John Whittingdale MP said the internet giants were not ‘immediately enthusiastic’.

Google and Facebook have been asked to help fund local journalism to cover courts and councils, a former culture secretary said.

Tory MP John Whittingdale said the online giants were benefiting from local news, and had become the biggest providers of online news.

Speaking at a Society of Editors event to launch a HM Courts and Tribunal (HMCTS) team dedicated to promoting press coverage of courts, Mr Whittingdale said it would be “in the interests of Google and Facebook to support local journalism”.

He said the venture could mirror that set up as part of the last licence fee settlement, where the BBC agreed to provide £8m a year to fund 150 reporters working in local newspaper newsrooms.

Mr Whittingdale added: “I have suggested that Facebook and Google could contribute into the existing scheme to support public service reporting and courts would be a very good place in which that contribution would be used to employ professional journalists.”

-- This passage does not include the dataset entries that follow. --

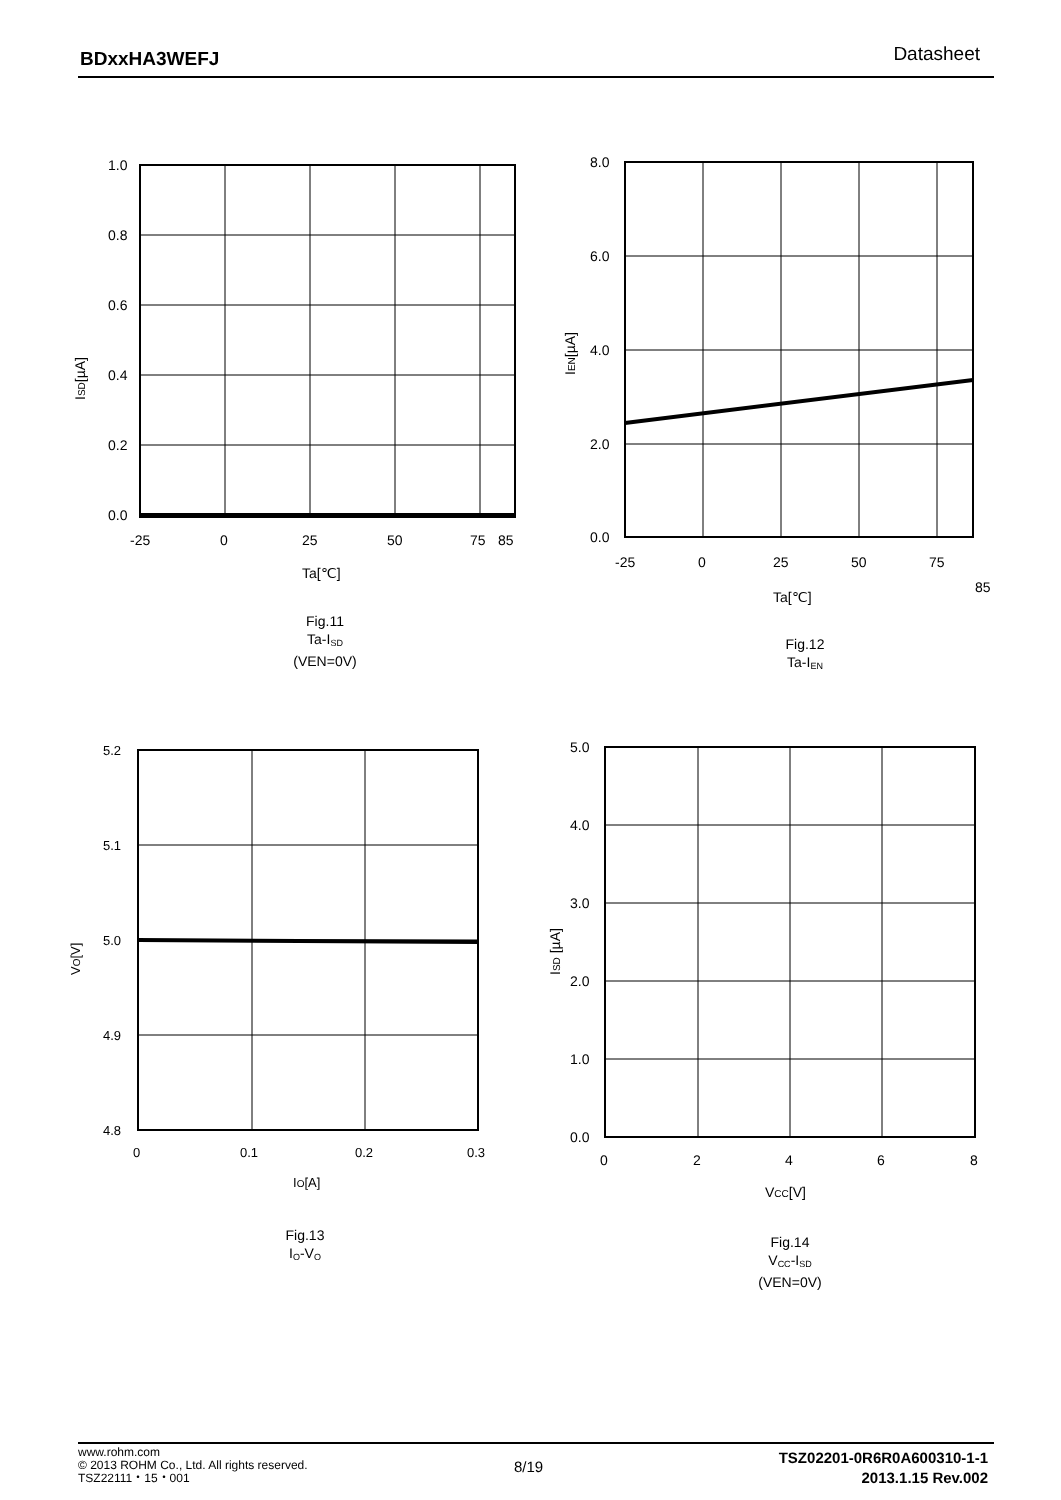BDxxHA3WEFJ Datasheet
1.0
0.8
0.6
0.4
0.2
0.0
-25
0
25
50
75
85
Ta[℃]
ISD[µA]
Fig.11
Ta-I<sub>SD</sub>
(VEN=0V)
8.0
6.0
4.0
2.0
0.0
-25
0
25
50
75
85
Ta[℃]
IEN[µA]
Fig.12
Ta-I<sub>EN</sub>
5.2
5.1
5.0
4.9
4.8
0
0.1
0.2
0.3
IO[A]
VO[V]
Fig.13
I<sub>O</sub>-V<sub>O</sub>
5.0
4.0
3.0
2.0
1.0
0.0
0
2
4
6
8
VCC[V]
ISD [µA]
Fig.14
V<sub>CC</sub>-I<sub>SD</sub>
(VEN=0V)
www.rohm.com
© 2013 ROHM Co., Ltd. All rights reserved.
TSZ22111・15・001
8/19
TSZ02201-0R6R0A600310-1-1
2013.1.15 Rev.002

He explained that while he had had some preliminary talks with the internet giants, they had not been “immediately enthusiastic”.

Mr Whittingdale said companies like Facebook and Google made “huge sums of money” from content, and the Government was consulting on the idea of introducing a social media levy, with the money used to address challenges created by the growth of the internet.

He said the proceeds of a social media levy could be used to bolster the approach already established with the BBC for council reporting, adding: “To ensure not just council chambers are supported, but that we are able to see local justice being done.”

In a bid to boost court reporting HMCTS has launched a team dedicated to promoting press coverage of courts.

It will bring together representatives from HMCTS and across the media who will look at ways to build strong relationships between media organisations and their local courts.

The group – which will make recommendations to HMCTS CEO Susan Acland-Hood – will include representatives of the Society of Editors and the News Media Association, and the Judicial Office, and will be chaired by Ed Owen, the Head of Communications for HMCTS.

The launch of the initiative on Thursday was also attended by former Lord Chief Justice, Lord Judge, Ian McGregor, The Society of Editors President and Emeritus Editor of the Telegraph, John Whittingdale MP and Ian Murray, Society of Editors executive director.

Highlighting the importance of court reporting, Lord Judge said: “In a country governed by the rule of law, the importance of the press is a constitutional necessity.”

He added: “Justice is not a cloistered virtue. It does not happen behind closed doors.”